Larkin was able to double the number of staff members assigned to provide extra help to low-scoring students. She launched before- and after-school programs for low performers.
She hired teachers carefully, building an energetic young staff willing to work with the new superintendent and his countywide curriculum changes, which didn't sit well in some schools. She recalled "literally praying after every interview, hoping I'd hired the right person."
Larkin sensed that teachers and students were jittery about the all-important statewide exam, which, together with the broader federal mandates, had placed considerable stress on schools.
"If you get them all stressed out, they're not going to do well on tests," she said. "They're children."
Larkin sat down with every fourth- and fifth-grade student to go over their scores from the previous year.
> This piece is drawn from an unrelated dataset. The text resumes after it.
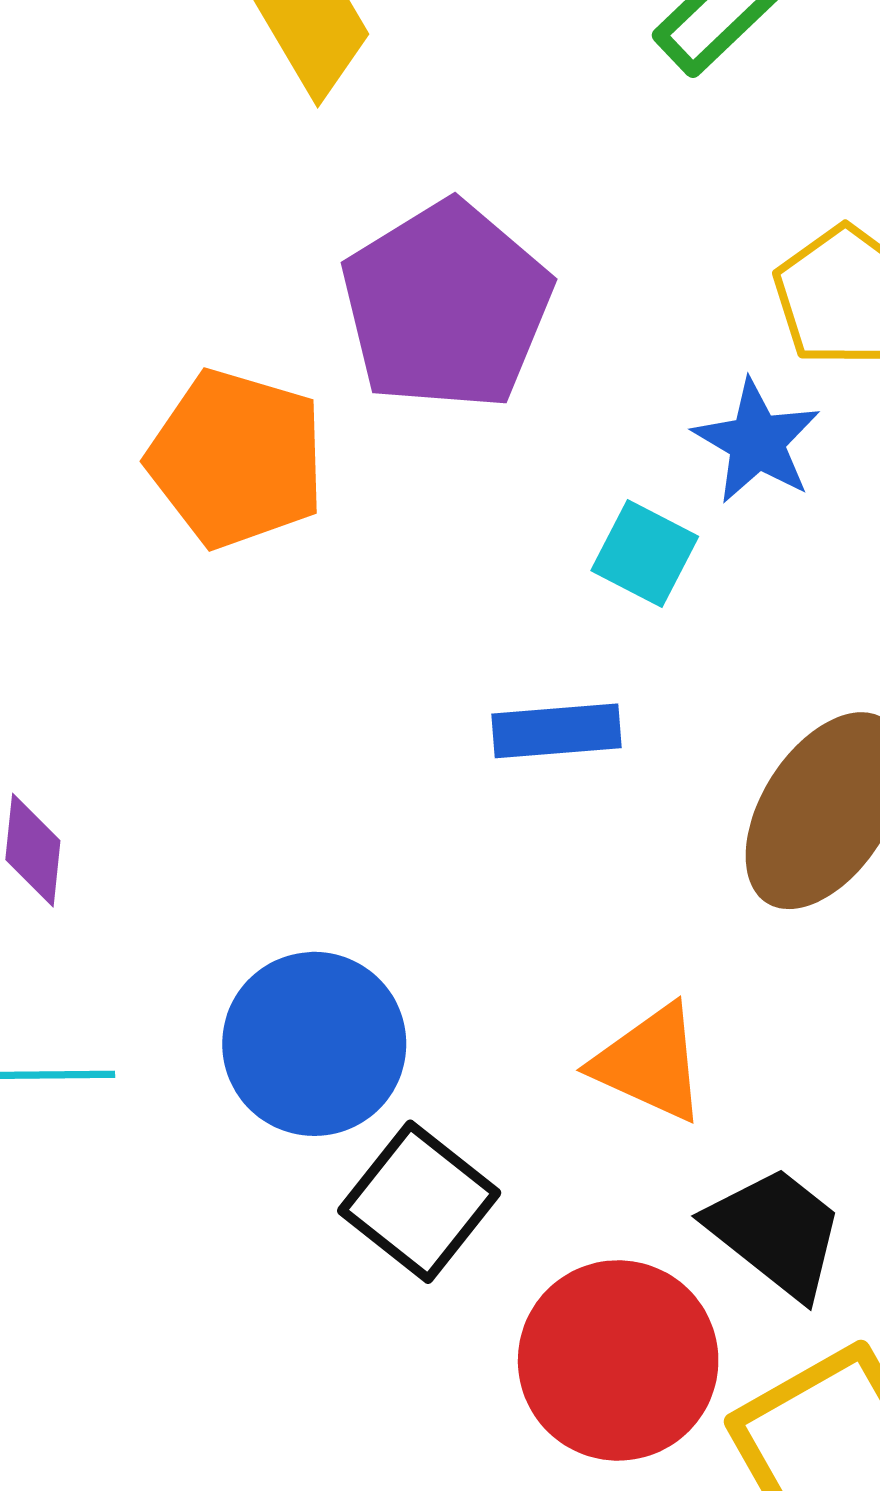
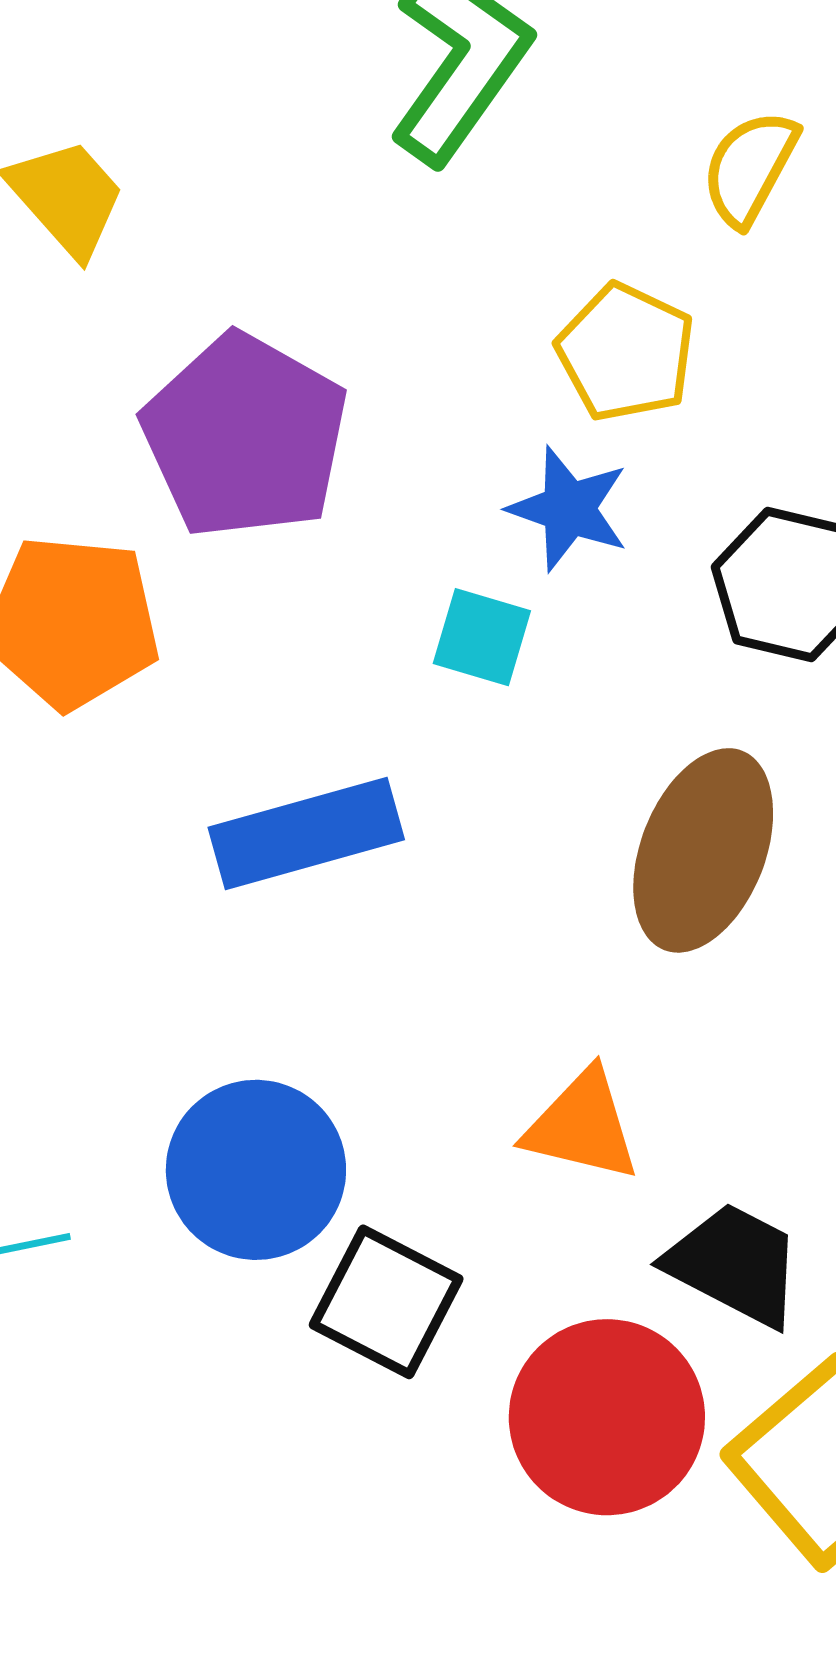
blue rectangle: (557, 731) -> (306, 834), moved, size x1.5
Then, as the spring testing date approached, Larkin trotted out "Ayap," another stuffed dog, this one named for the federal goal of adequate yearly progress.
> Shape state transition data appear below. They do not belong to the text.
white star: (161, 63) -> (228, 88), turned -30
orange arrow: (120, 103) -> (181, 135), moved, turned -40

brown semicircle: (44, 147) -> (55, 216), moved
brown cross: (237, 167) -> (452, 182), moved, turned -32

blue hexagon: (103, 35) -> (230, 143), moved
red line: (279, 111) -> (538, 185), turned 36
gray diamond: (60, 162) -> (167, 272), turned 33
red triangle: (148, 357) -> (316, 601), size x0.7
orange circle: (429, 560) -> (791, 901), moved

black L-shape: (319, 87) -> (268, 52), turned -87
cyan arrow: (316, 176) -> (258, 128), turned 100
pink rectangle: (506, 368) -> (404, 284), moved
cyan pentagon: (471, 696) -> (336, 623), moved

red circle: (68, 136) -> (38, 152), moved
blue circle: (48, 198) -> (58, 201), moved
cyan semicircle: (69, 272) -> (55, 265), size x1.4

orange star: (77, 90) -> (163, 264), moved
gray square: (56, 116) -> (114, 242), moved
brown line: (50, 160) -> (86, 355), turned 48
"I would walk around with him, and Ayap would kiss people -- Ayap wants you to do just a little bit better than last year ," Larkin said, lapsing into stuffed-dog-speak.
Students who take the statewide exam are scored at one of three levels: advanced, signifying "outstanding accomplishment"; proficient, corresponding to "realistic and rigorous" achievement; or basic, indicating more work is needed. Students who score in the two higher levels are considered proficient, essentially the make-or-break standard under No Child Left Behind.
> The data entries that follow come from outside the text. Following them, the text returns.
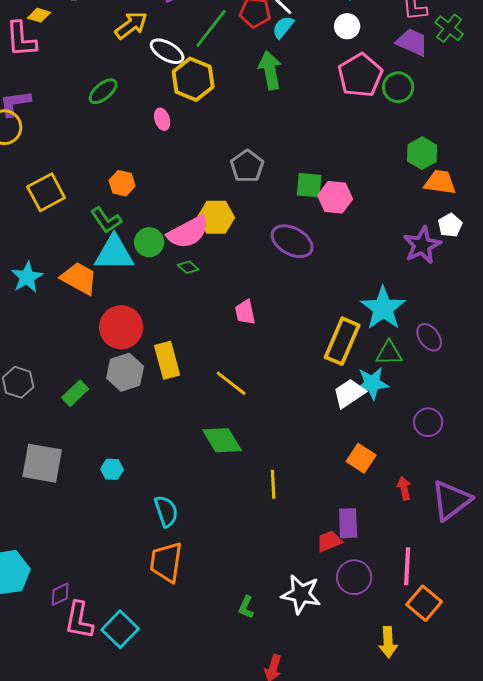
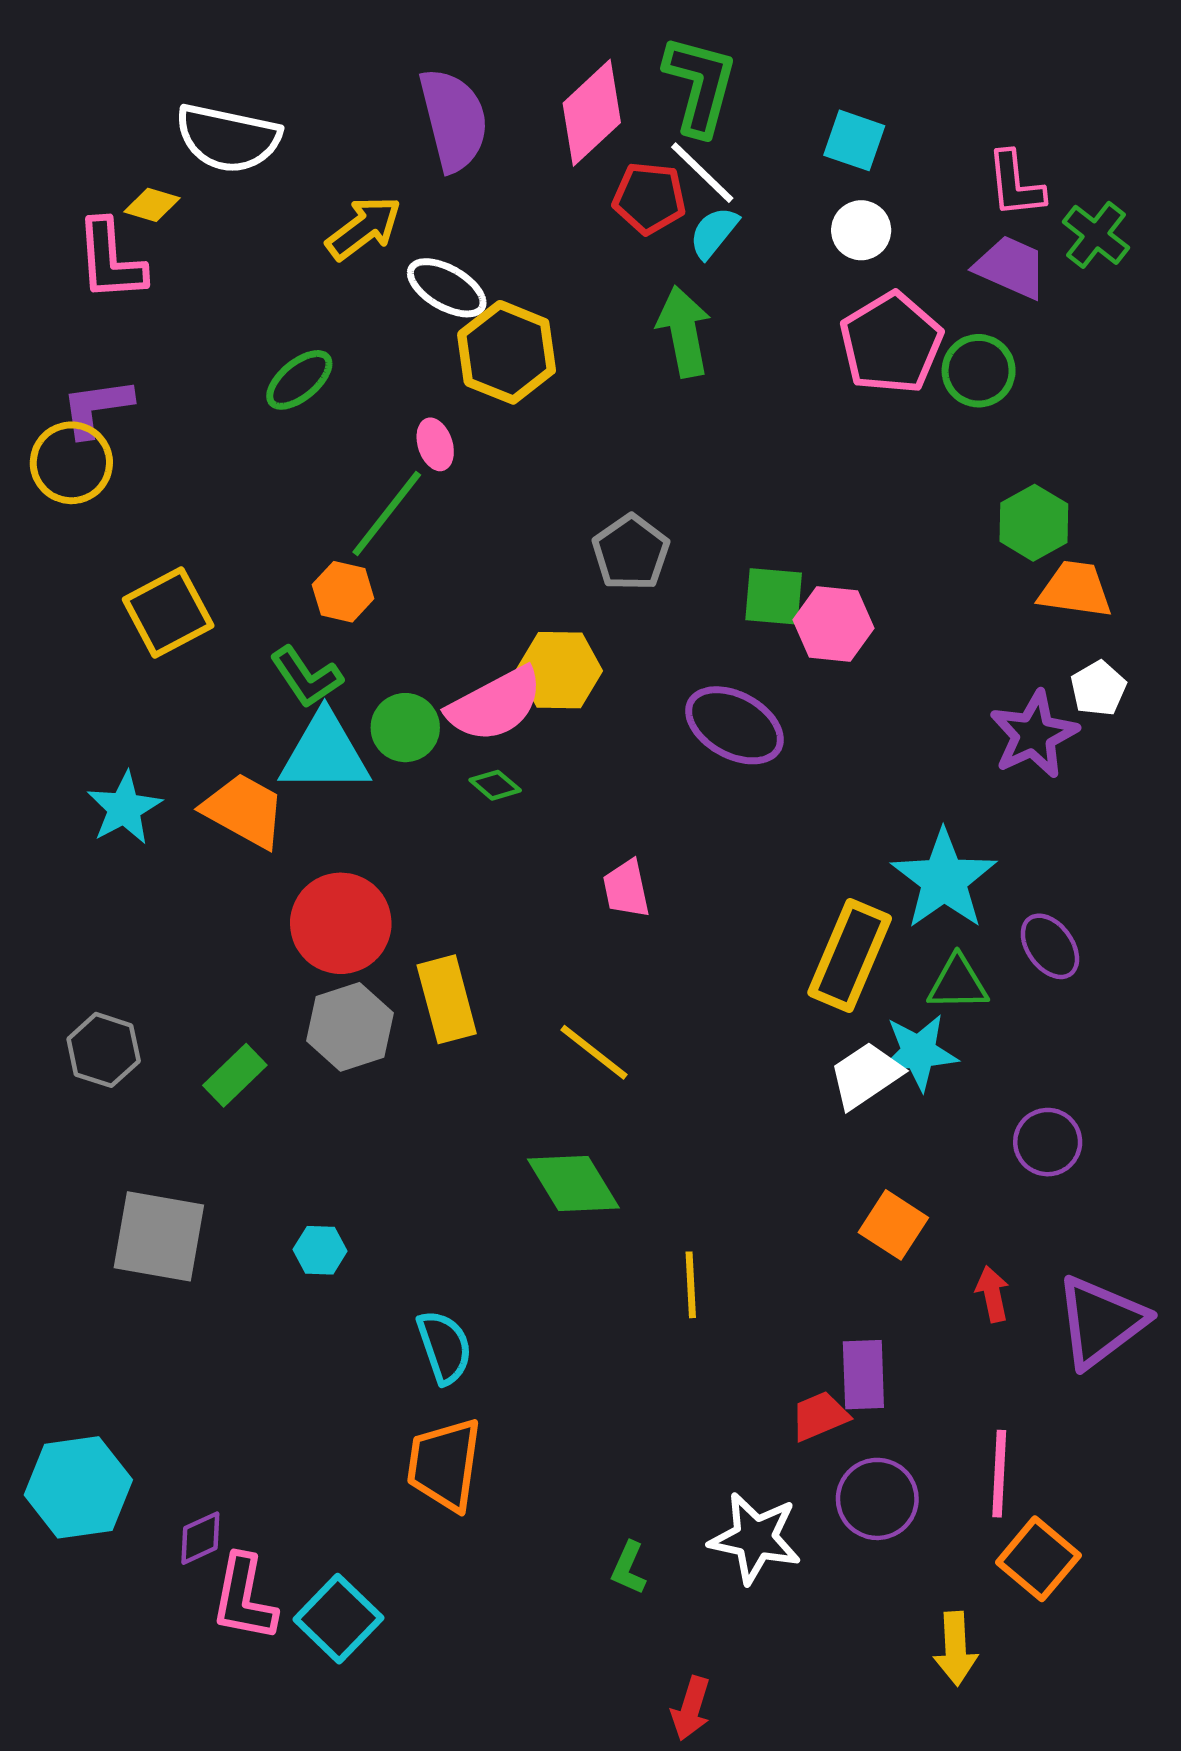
green line: (211, 28) -> (387, 513), moved

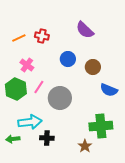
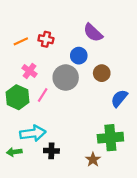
blue circle: (68, 59) -> (79, 56), moved
blue semicircle: (109, 90) -> (119, 98), turned 108
gray circle: (60, 98) -> (66, 78), moved

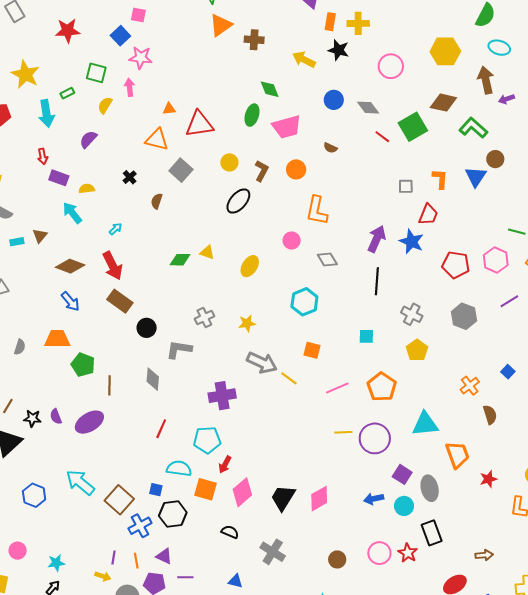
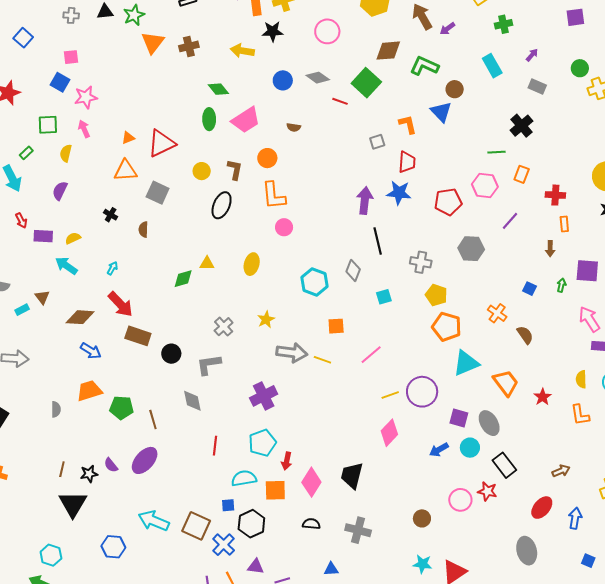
orange L-shape: (317, 211) -> (274, 196), moved
gray diamond: (327, 259) -> (353, 270), moved, turned 70
orange pentagon: (382, 387) -> (447, 327), moved
pink diamond: (319, 499) -> (389, 433), moved

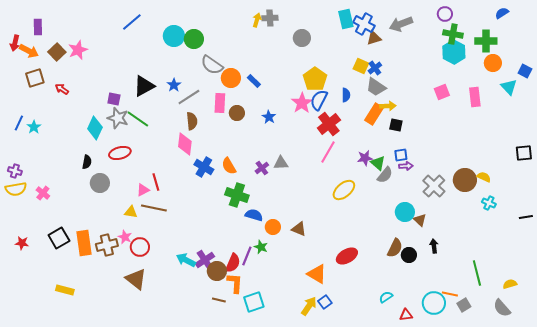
In 2003, eight of 25 black students in North Glen's third grade rated proficient in reading. The next year, 11 of 18 showed proficiency; and this year, 15 of 16.
Today, North Glen's teachers, most of them hired by Larkin, enjoy the sort of bond that comes from singing karaoke, kidnapping the principal's stuffed dog and plotting academic strategy together in a school with just 250 students.
The parents typify the changing face of this town, once strictly a Baltimore suburb, now a part of the Baltimore-Washington-Annapolis sprawl.
Glen Burnie is home to a mix of state government and utility workers, mid-level professionals and the self-employed, longtime residents and new arrivals, living in tiny ranch homes and townhouses and apartments in communities called Cromwell Fountain and Pleasantville.
Brian McElroy, working his BlackBerry at the family night, is a member of Glen Burnie's burgeoning black professional class. The corporate consultant moved his family from Howard County four years ago for "a two-car-garage townhome, convenient to the airport, convenient to all the major highways."
A revamped mall on Route 2, anchored by a new Target store, attests that Glen Burnie is changing. "It has to," McElroy said.
Daughter Ameena is in the second grade at North Glen. Son Amir is in kindergarten. McElroy is already thinking about college.
He and his wife chose North Glen after reviewing its scores. "The school's made a really big turnaround," he said.